> **Required action**: Rewrite the text of all the items below, replacing "poster" with "publier" and keeping everything else the same. Leave out the pictures.

————————

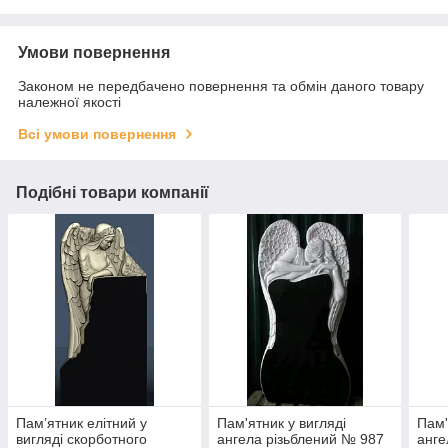
Умови повернення
Законом не передбачено повернення та обмін даного товару
належної якості
Всі умови повернення
Подібні товари компанії
Пам’ятник елітний у
Пам'ятник у вигляді
Пам'
вигляді скорботного
ангела різьблений № 987
анг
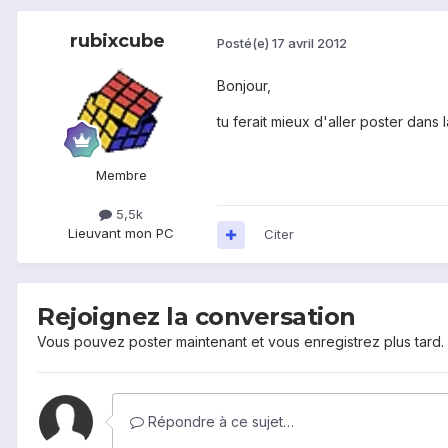
rubixcube
Posté(e)
17 avril 2012
Bonjour,
tu ferait mieux d'aller poster dans 
Membre
5,5k
Lieu
vant mon PC
Citer
Rejoignez la conversation
Vous pouvez poster maintenant et vous enregistrez plus tard
Répondre à ce sujet…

————————

> **Final answer**:
Умови повернення
Законом не передбачено повернення та обмін даного товару
належної якості
Всі умови повернення
Подібні товари компанії
Пам’ятник елітний у
Пам'ятник у вигляді
Пам'
вигляді скорботного
ангела різьблений № 987
анг
rubixcube
Posté(e)
17 avril 2012
Bonjour,
tu ferait mieux d'aller publier dans 
Membre
5,5k
Lieu
vant mon PC
Citer
Rejoignez la conversation
Vous pouvez publier maintenant et vous enregistrez plus tard
Répondre à ce sujet…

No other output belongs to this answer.